After hearing this song, audiences often ask me if i have children. My answer is: yes i do, just not any of my own. (Also, i still am one. Not child-ish, i hope, but child-like. And how could you possibly not have what you are?)
Lacey and my god-daughter Margaret Emma… let’s play
As a godfather, uncle, brother, friend, mentor and protector, i daily aspire to walk in the way of the warrior who is the consummate parent. It’s been incredible fun, and, as KTG so eloquently described above, i’ve felt that “kick in the guts” when those i love so fiercely turn away.
i take great care as to when and whether i unleash this song on an audience. Easing into it, i listen as the words and melody intertwine with the sound of hearts being wrenched open on their hinges. The air is sucked out of the room, things get blurry, and it all falls under the wheels of the wildest of all rollercoasters, the one named parenthood.
With Heart of My Heart, Karen and i put words on the raw joyousness and disappointment that come hand in hand, heart in heart, with that whooshing rollercoaster drop, the one that happens when your children start to pull away. i think that if my own father had a few words like these, so much pain and suffering could have been avoided. i love to see men in the audience shedding the tears their fathers never cried, turned free at last. It brings me hope.
After 35 years of men’s work, here is what i know: being a good consistent parent matters. Being perfect doesn’t. The struggle is love. It’s tough; there is no rule book.
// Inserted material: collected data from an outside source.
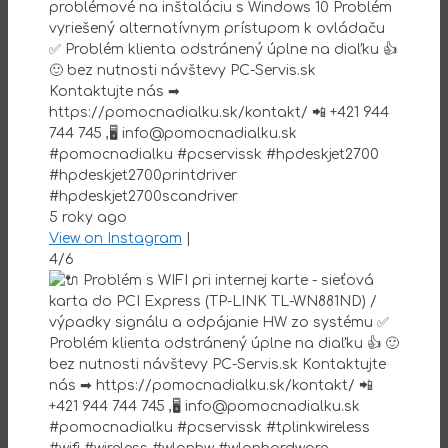
problémové na inštaláciu s Windows 10 Problém
vyriešený alternatívnym prístupom k ovládaču
✅ Problém klienta odstránený úplne na diaľku 👍
🙂 bez nutnosti návštevy PC-Servis.sk
Kontaktujte nás ➡
https://pomocnadialku.sk/kontakt/ 📲 +421 944
744 745 ,🖥 info@pomocnadialku.sk
#pomocnadialku #pcservissk #hpdeskjet2700
#hpdeskjet2700printdriver
#hpdeskjet2700scandriver
5 roky ago
View on Instagram
|
4/6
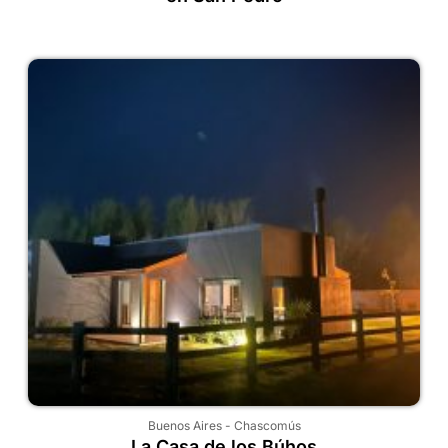
Buenos Aires
-
Chascomús
La Casa de los Búhos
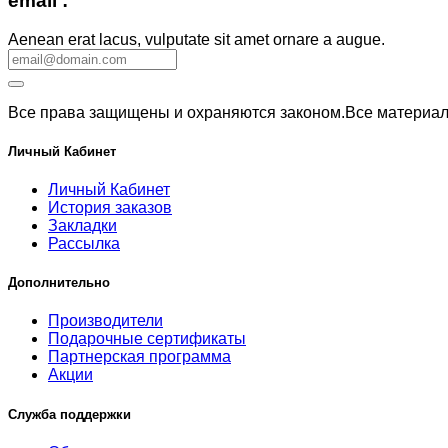
email :
Aenean erat lacus, vulputate sit amet ornare a augue.
Все права защищены и охраняются законом.Все материалы
Личный Кабинет
Личный Кабинет
История заказов
Закладки
Рассылка
Дополнительно
Производители
Подарочные сертификаты
Партнерская программа
Акции
Служба поддержки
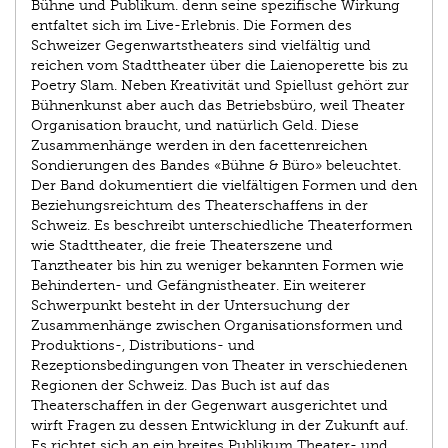
Bühne und Publikum. denn seine spezifische Wirkung
entfaltet sich im Live-Erlebnis. Die Formen des
Schweizer Gegenwartstheaters sind vielfältig und
reichen vom Stadttheater über die Laienoperette bis zu
Poetry Slam. Neben Kreativität und Spiellust gehört zur
Bühnenkunst aber auch das Betriebsbüro, weil Theater
Organisation braucht, und natürlich Geld. Diese
Zusammenhänge werden in den facettenreichen
Sondierungen des Bandes «Bühne & Büro» beleuchtet.
Der Band dokumentiert die vielfältigen Formen und den
Beziehungsreichtum des Theaterschaffens in der
Schweiz. Es beschreibt unterschiedliche Theaterformen
wie Stadttheater, die freie Theaterszene und
Tanztheater bis hin zu weniger bekannten Formen wie
Behinderten- und Gefängnistheater. Ein weiterer
Schwerpunkt besteht in der Untersuchung der
Zusammenhänge zwischen Organisationsformen und
Produktions-, Distributions- und
Rezeptionsbedingungen von Theater in verschiedenen
Regionen der Schweiz. Das Buch ist auf das
Theaterschaffen in der Gegenwart ausgerichtet und
wirft Fragen zu dessen Entwicklung in der Zukunft auf.
Es richtet sich an ein breites Publikum Theater- und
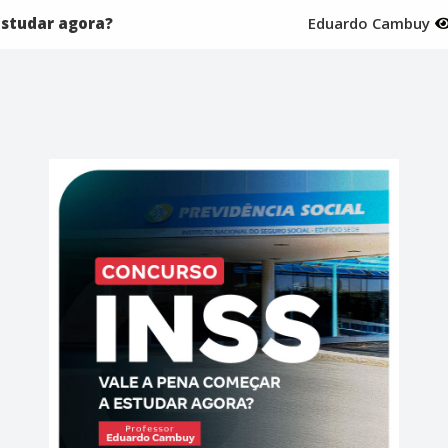
estudar agora?
Eduardo Cambuy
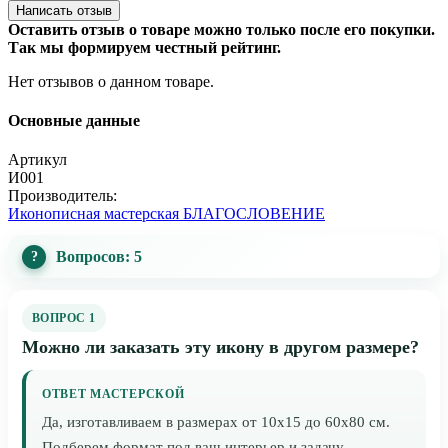
Написать отзыв
Оставить отзыв о товаре можно только после его покупки.
Так мы формируем честный рейтинг.
Нет отзывов о данном товаре.
Основные данные
Артикул
И001
Производитель:
Иконописная мастерская БЛАГОСЛОВЕНИЕ
Вопросов: 5
ВОПРОС 1
Можно ли заказать эту икону в другом размере?
ОТВЕТ МАСТЕРСКОЙ
Да, изготавливаем в размерах от 10x15 до 60x80 см.
Подберем формат под ваш интерьер и задачу.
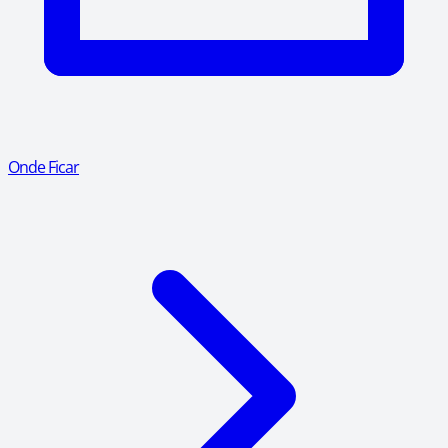
Onde Ficar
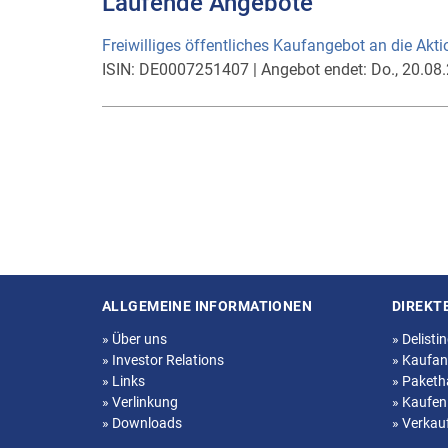
Laufende Angebote
Freiwilliges öffentliches Kaufangebot an die Akt
ISIN:
DE0007251407
|
Angebot endet:
Do., 20.08
ALLGEMEINE INFORMATIONEN
DIREKT
Seitenstruktur
»
Über uns
»
Delisti
»
Investor Relations
»
Kaufan
»
Links
»
Paketh
»
Verlinkung
»
Kaufen
»
Downloads
»
Verkau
When children start to separate (which they will do if you’ve done your job), how much resistance they feel is all-important. If you’re afraid they will fall they may never fly. It really is a balancing act and you will, at some stage in the performance, fall.
That’s ok, fall. If you are afraid to fall, you may never fly either. Independence works both ways.

A Stitch of Hope
This song is a suture for the heart. The end doesn’t say, IIF you’re in there.” It says, “i KNOW you’re in there.” And “I’m here for you, dear one” when you want to come home again.
Much has happened since this was written. Rachel, Karen’s daughter, is a teenager no longer. Rather, a magnificent young woman making her creative way in the world. Karen and Dennis survived, as did Rachel, and they are stronger for it as a family.
Parenting is playing the long game. As hard as it may be, the descent, the uncertainty, feelings of abandonment, and even hopelessness is as much a rite of passage for you as it is for your children. This age-old separation process is both heartbreaking and life enhancing. And, like the rest of the human condition, requires a good solid sense of humor.
It is so beautiful seeing elders and those in the audience who have been through these times and are now at peace with it all. Maybe they are just happy it’s not them anymore. Or maybe they have seen that most times it really does work out ok in the end. It truly takes a village to raise a child. Do you have your village?
My favorite recent movie is The Best Exotic Marigold Hotel. In it, Sonny, the lovely young Indian hotel owner, whose hotel is not quite up to expectations, has a great philosophy:

“Everything will be all right in the end… if it’s not all right then it’s not yet the end.”